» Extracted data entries
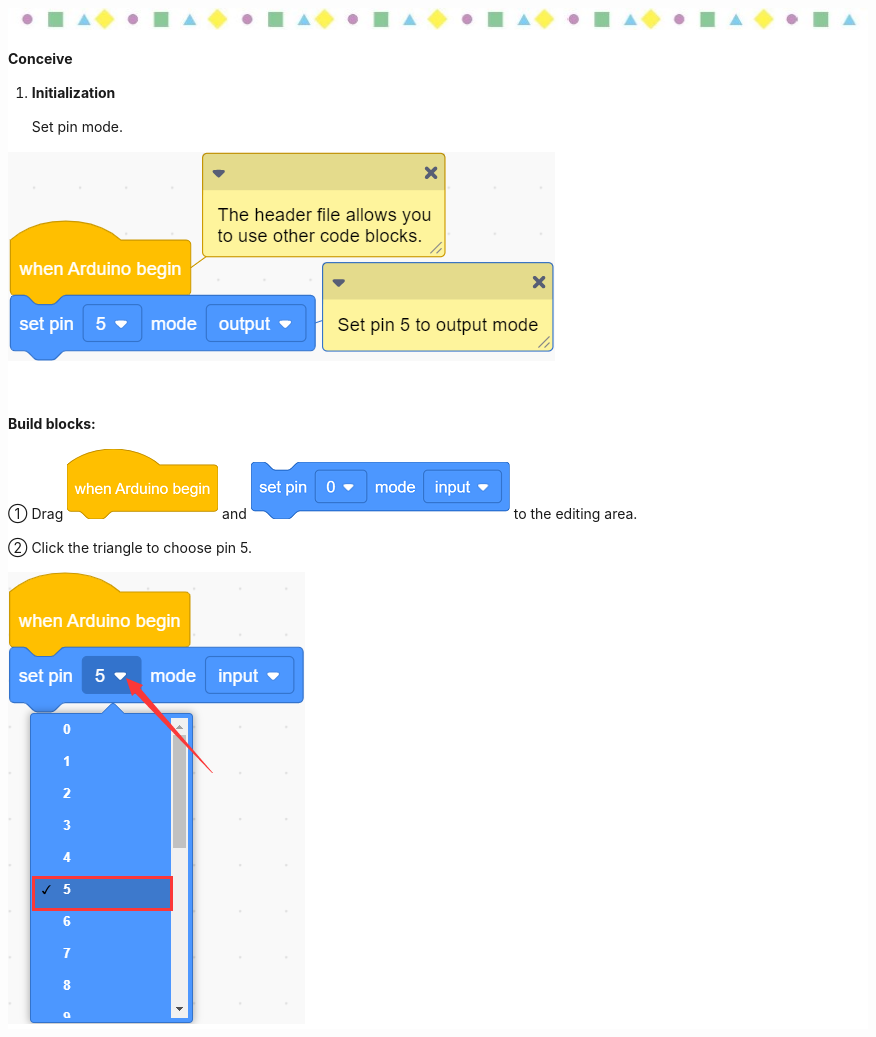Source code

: ![line5](media/line5.png)

**Conceive**

1. **Initialization**

	Set pin mode.

![3103](media/3103.png)

<br>

**Build blocks:**

① Drag ![begin](media/begin.png) and ![setmode](media/setmode.png) to the editing area.

② Click the triangle to choose pin 5.

![3105](media/3105.png)
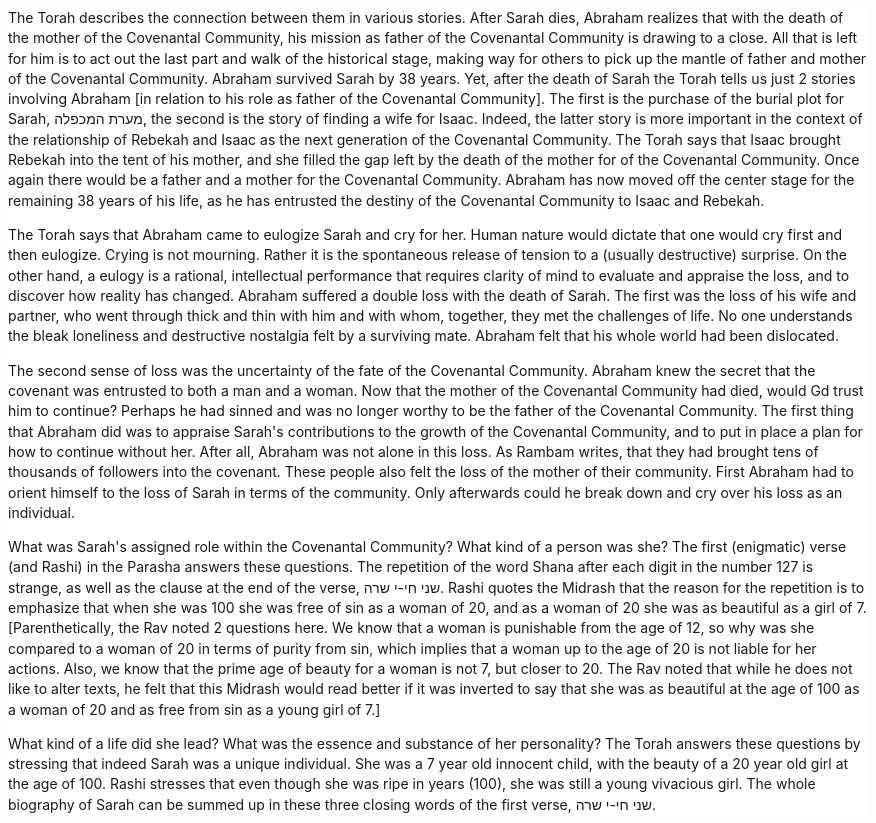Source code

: The Torah describes the connection between them in various stories. After Sarah dies, Abraham realizes that with the death of the mother of the Covenantal Community, his mission as father of the Covenantal
Community is drawing to a close. All that is left for him is to act out the last part and walk of the historical stage, making way for others to pick up the mantle of father and mother of the Covenantal Community. Abraham survived Sarah by 38 years. Yet, after the death of Sarah the Torah tells us just 2 stories involving Abraham [in relation to his role as father of the Covenantal Community]. The first is the purchase of the burial plot for Sarah, מערת המכפלה, the second is the story of finding a wife for Isaac. Indeed, the latter story is more important in the context of the relationship of Rebekah and Isaac as the next generation of the Covenantal Community. The Torah says that Isaac brought Rebekah into
the tent of his mother, and she filled the gap left by the death of the mother for of the Covenantal Community. Once again there would be a father and a mother for the Covenantal Community. Abraham has now moved off the center stage for the remaining 38 years of his life, as he has entrusted the  destiny of the Covenantal Community to Isaac and Rebekah.

The Torah says that Abraham came to eulogize Sarah and cry for her. Human nature would dictate that one would cry first and then eulogize. Crying is not mourning. Rather it is the spontaneous release of tension to a (usually destructive) surprise. On the other hand, a eulogy is a rational, intellectual performance that requires clarity of mind to evaluate and appraise the loss, and to discover how reality has changed. Abraham suffered a double loss with the death of Sarah. The first was the loss of his wife and partner, who went through thick and thin with him and with whom, together, they met the challenges of life. No one understands the bleak loneliness and destructive nostalgia felt by a surviving mate. Abraham felt that his whole world had been dislocated. 

The second sense of loss was the uncertainty of the fate of the Covenantal Community. Abraham knew
the secret that the covenant was entrusted to both a man and a woman. Now that the mother of the Covenantal Community had died, would Gd trust him to continue? Perhaps he had sinned and was no longer worthy to be the father of the Covenantal Community. The first thing that Abraham did was to appraise Sarah's contributions to the growth of the Covenantal Community, and to put in place a plan for how to continue without her. After all, Abraham was not alone in this loss. As Rambam writes, that they had brought tens of thousands of followers into the covenant. These people also felt the loss of the mother of their community. First Abraham had to orient himself to the loss of Sarah in terms of the community. Only afterwards could he break down and cry over his loss as an individual.

What was Sarah's assigned role within the Covenantal Community? What kind of a person was she? The first (enigmatic) verse (and Rashi) in the Parasha answers these questions.  The repetition of the word Shana after each digit in the number 127 is strange, as well as the clause at the end of the verse, שני חי-י שרה. Rashi quotes the Midrash that the reason for the repetition is to emphasize that when she was 100 she was free of sin as a woman of 20, and as a woman of 20 she was as beautiful as a girl of 7. [Parenthetically, the Rav noted 2 questions here. We know that a woman is punishable from the age of 12, so why was she compared to a woman of 20 in terms of purity from sin, which implies that a woman up to the age of 20 is not liable for her actions. Also, we know that the prime age of beauty for a woman is not 7, but closer to 20. The Rav noted that while he does not like to alter texts, he felt that this Midrash would read better if it was inverted to say that she was as beautiful at the age of 100 as a woman of 20 and as free from sin as a young girl of 7.] 

What kind of a life did she lead? What was the essence and substance of her personality? The Torah answers these questions by stressing that indeed Sarah was a unique individual. She was a 7 year old innocent child, with the beauty of a 20 year old girl at the age of 100. Rashi stresses that even though she was ripe in years (100), she was still a young vivacious girl. The whole biography of Sarah can be summed up in these three closing words of the first verse, שני חי-י שרה.
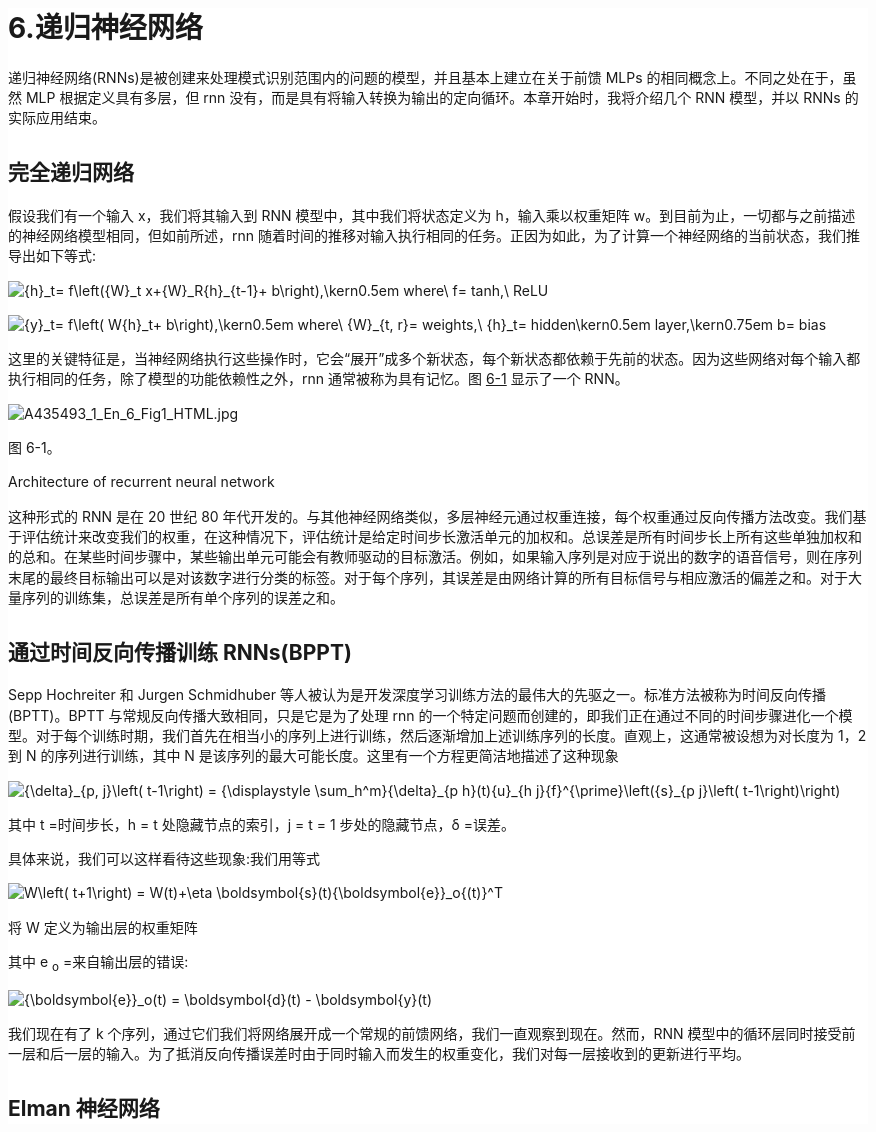 # 6.递归神经网络

递归神经网络(RNNs)是被创建来处理模式识别范围内的问题的模型，并且基本上建立在关于前馈 MLPs 的相同概念上。不同之处在于，虽然 MLP 根据定义具有多层，但 rnn 没有，而是具有将输入转换为输出的定向循环。本章开始时，我将介绍几个 RNN 模型，并以 RNNs 的实际应用结束。

## 完全递归网络

假设我们有一个输入 x，我们将其输入到 RNN 模型中，其中我们将状态定义为 h，输入乘以权重矩阵 w。到目前为止，一切都与之前描述的神经网络模型相同，但如前所述，rnn 随着时间的推移对输入执行相同的任务。正因为如此，为了计算一个神经网络的当前状态，我们推导出如下等式:

![$$ {h}_t= f\left({W}_t x+{W}_R{h}_{t-1}+ b\right),\kern0.5em where\ f= tanh,\ ReLU $$](../Images/A435493_1_En_6_Chapter_Equa.gif)

![$$ {y}_t= f\left( W{h}_t+ b\right),\kern0.5em where\ {W}_{t, r}= weights,\ {h}_t= hidden\kern0.5em layer,\kern0.75em b= bias $$](../Images/A435493_1_En_6_Chapter_Equb.gif)

这里的关键特征是，当神经网络执行这些操作时，它会“展开”成多个新状态，每个新状态都依赖于先前的状态。因为这些网络对每个输入都执行相同的任务，除了模型的功能依赖性之外，rnn 通常被称为具有记忆。图 [6-1](#Fig1) 显示了一个 RNN。

![A435493_1_En_6_Fig1_HTML.jpg](../Images/A435493_1_En_6_Fig1_HTML.jpg)

图 6-1。

Architecture of recurrent neural network

这种形式的 RNN 是在 20 世纪 80 年代开发的。与其他神经网络类似，多层神经元通过权重连接，每个权重通过反向传播方法改变。我们基于评估统计来改变我们的权重，在这种情况下，评估统计是给定时间步长激活单元的加权和。总误差是所有时间步长上所有这些单独加权和的总和。在某些时间步骤中，某些输出单元可能会有教师驱动的目标激活。例如，如果输入序列是对应于说出的数字的语音信号，则在序列末尾的最终目标输出可以是对该数字进行分类的标签。对于每个序列，其误差是由网络计算的所有目标信号与相应激活的偏差之和。对于大量序列的训练集，总误差是所有单个序列的误差之和。

## 通过时间反向传播训练 RNNs(BPPT)

Sepp Hochreiter 和 Jurgen Schmidhuber 等人被认为是开发深度学习训练方法的最伟大的先驱之一。标准方法被称为时间反向传播(BPTT)。BPTT 与常规反向传播大致相同，只是它是为了处理 rnn 的一个特定问题而创建的，即我们正在通过不同的时间步骤进化一个模型。对于每个训练时期，我们首先在相当小的序列上进行训练，然后逐渐增加上述训练序列的长度。直观上，这通常被设想为对长度为 1，2 到 N 的序列进行训练，其中 N 是该序列的最大可能长度。这里有一个方程更简洁地描述了这种现象

![$$ {\delta}_{p, j}\left( t-1\right) = {\displaystyle \sum_h^m}{\delta}_{p h}(t){u}_{h j}{f}^{\prime}\left({s}_{p j}\left( t-1\right)\right) $$](../Images/A435493_1_En_6_Chapter_Equc.gif)

其中 t =时间步长，h = t 处隐藏节点的索引，j = t = 1 步处的隐藏节点，δ =误差。

具体来说，我们可以这样看待这些现象:我们用等式

![$$ W\left( t+1\right) = W(t)+\eta \boldsymbol{s}(t){\boldsymbol{e}}_o{(t)}^T $$](../Images/A435493_1_En_6_Chapter_Equd.gif)

将 W 定义为输出层的权重矩阵

其中 e <sub>o</sub> =来自输出层的错误:

![$$ {\boldsymbol{e}}_o(t) = \boldsymbol{d}(t) - \boldsymbol{y}(t) $$](../Images/A435493_1_En_6_Chapter_Eque.gif)

我们现在有了 k 个序列，通过它们我们将网络展开成一个常规的前馈网络，我们一直观察到现在。然而，RNN 模型中的循环层同时接受前一层和后一层的输入。为了抵消反向传播误差时由于同时输入而发生的权重变化，我们对每一层接收到的更新进行平均。

## Elman 神经网络
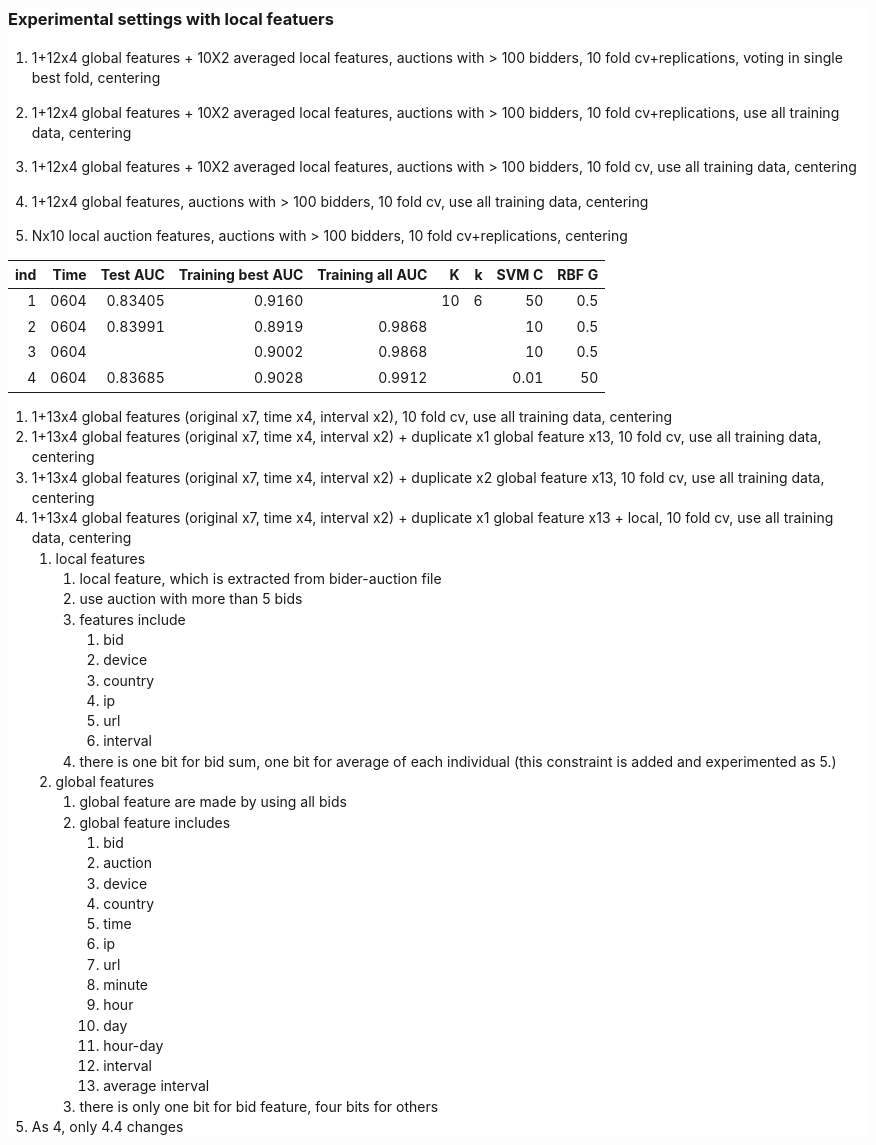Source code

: 



### Experimental settings with local featuers

1. 1+12x4 global features + 10X2 averaged local features, auctions with > 100 bidders, 10 fold cv+replications, voting in single best fold, centering
2. 1+12x4 global features + 10X2 averaged local features, auctions with > 100 bidders, 10 fold cv+replications, use all training data, centering
3. 1+12x4 global features + 10X2 averaged local features, auctions with > 100 bidders, 10 fold cv, use all training data, centering
4. 1+12x4 global features, auctions with > 100 bidders, 10 fold cv, use all training data, centering

2. Nx10 local auction features, auctions with > 100 bidders, 10 fold cv+replications, centering


|ind|Time|Test AUC|Training best AUC|Training all AUC|K|k|SVM C|RBF G|
|------:|----:|-----:|-----:|-----:|-----:|-----:|-----:|-----:|
|1|0604|0.83405|0.9160||10|6|50|0.5|
|2|0604|0.83991|0.8919|0.9868|||10|0.5|
|3|0604||0.9002|0.9868|||10|0.5|
|4|0604|0.83685|0.9028|0.9912|||0.01|50|



1. 1+13x4 global features (original x7, time x4, interval x2), 10 fold cv, use all training data, centering
2. 1+13x4 global features (original x7, time x4, interval x2) + duplicate x1 global feature x13, 10 fold cv, use all training data, centering
3. 1+13x4 global features (original x7, time x4, interval x2) + duplicate x2 global feature x13, 10 fold cv, use all training data, centering
4. 1+13x4 global features (original x7, time x4, interval x2) + duplicate x1 global feature x13 + local, 10 fold cv, use all training data, centering
   1. local features
      1. local feature, which is extracted from bider-auction file
      2. use auction with more than 5 bids
      3. features include
         1. bid
         2. device
         3. country
         4. ip
         5. url
         6. interval
      4. there is one bit for bid sum, one bit for average of each individual (this constraint is added and experimented as 5.)
   2. global features
      1. global feature are made by using all bids 
      2. global feature includes
         1. bid 
         2. auction
         3. device
         4. country
         5. time
         6. ip
         7. url
         8. minute
         9. hour
         10. day
         11. hour-day
         12. interval
         13. average interval
      3. there is only one bit for bid feature, four bits for others
5. As 4, only 4.4 changes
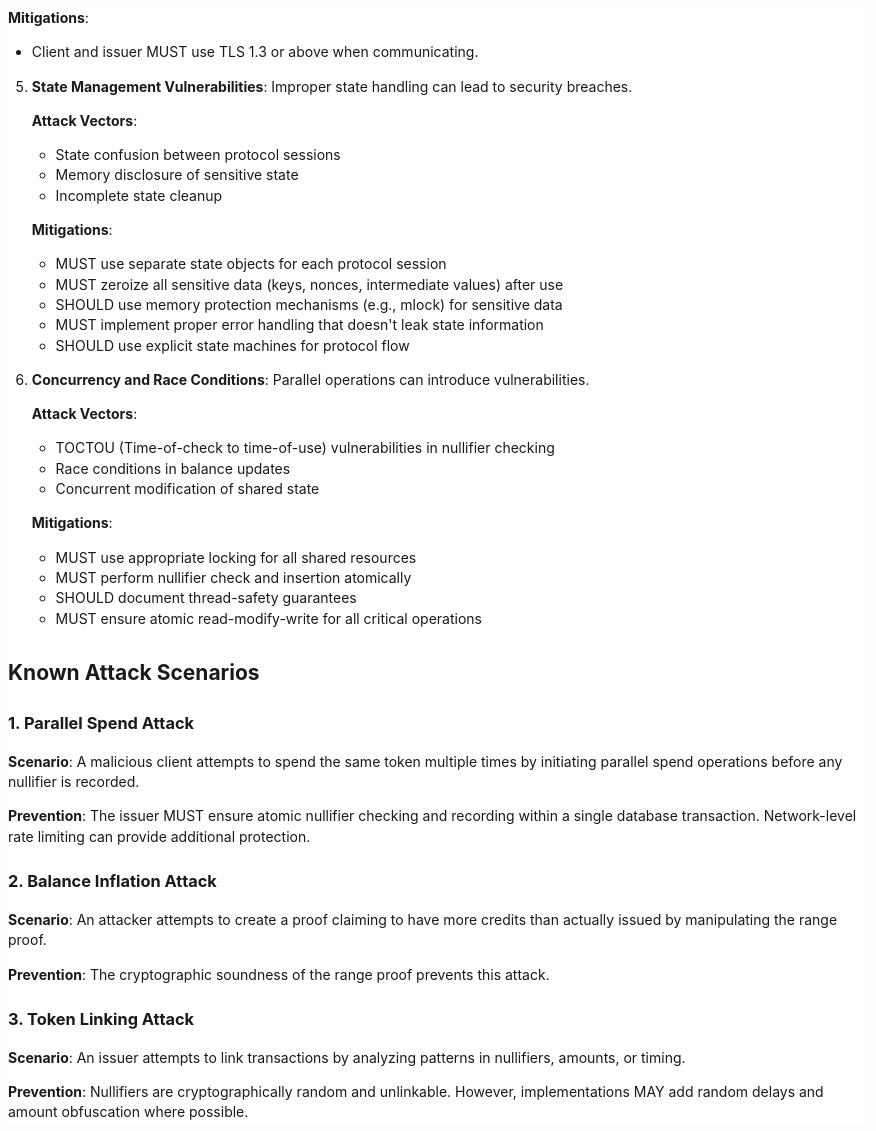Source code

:    **Mitigations**:

   - Client and issuer MUST use TLS 1.3 or above when communicating.

5. **State Management Vulnerabilities**: Improper state handling can lead to security breaches.

   **Attack Vectors**:

   - State confusion between protocol sessions
   - Memory disclosure of sensitive state
   - Incomplete state cleanup

   **Mitigations**:

   - MUST use separate state objects for each protocol session
   - MUST zeroize all sensitive data (keys, nonces, intermediate values) after use
   - SHOULD use memory protection mechanisms (e.g., mlock) for sensitive data
   - MUST implement proper error handling that doesn't leak state information
   - SHOULD use explicit state machines for protocol flow

6. **Concurrency and Race Conditions**: Parallel operations can introduce vulnerabilities.

   **Attack Vectors**:

   - TOCTOU (Time-of-check to time-of-use) vulnerabilities in nullifier checking
   - Race conditions in balance updates
   - Concurrent modification of shared state

   **Mitigations**:

   - MUST use appropriate locking for all shared resources
   - MUST perform nullifier check and insertion atomically
   - SHOULD document thread-safety guarantees
   - MUST ensure atomic read-modify-write for all critical operations

## Known Attack Scenarios

### 1. Parallel Spend Attack
**Scenario**: A malicious client attempts to spend the same token multiple times by initiating parallel spend operations before any nullifier is recorded.

**Prevention**: The issuer MUST ensure atomic nullifier checking and recording within a single database transaction. Network-level rate limiting can provide additional protection.

### 2. Balance Inflation Attack
**Scenario**: An attacker attempts to create a proof claiming to have more credits than actually issued by manipulating the range proof.

**Prevention**: The cryptographic soundness of the range proof prevents this attack.

### 3. Token Linking Attack
**Scenario**: An issuer attempts to link transactions by analyzing patterns in nullifiers, amounts, or timing.

**Prevention**: Nullifiers are cryptographically random and unlinkable. However, implementations MAY add random delays and amount obfuscation where possible.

» What you are asked to do
Please write out the stretch from the line containing "### 3. Token Linking Attack" through the line containing "amounts, or timing.", swapping "issuer" for "operator" and keeping all else unchanged.

» Expected answer
### 3. Token Linking Attack
**Scenario**: An operator attempts to link transactions by analyzing patterns in nullifiers, amounts, or timing.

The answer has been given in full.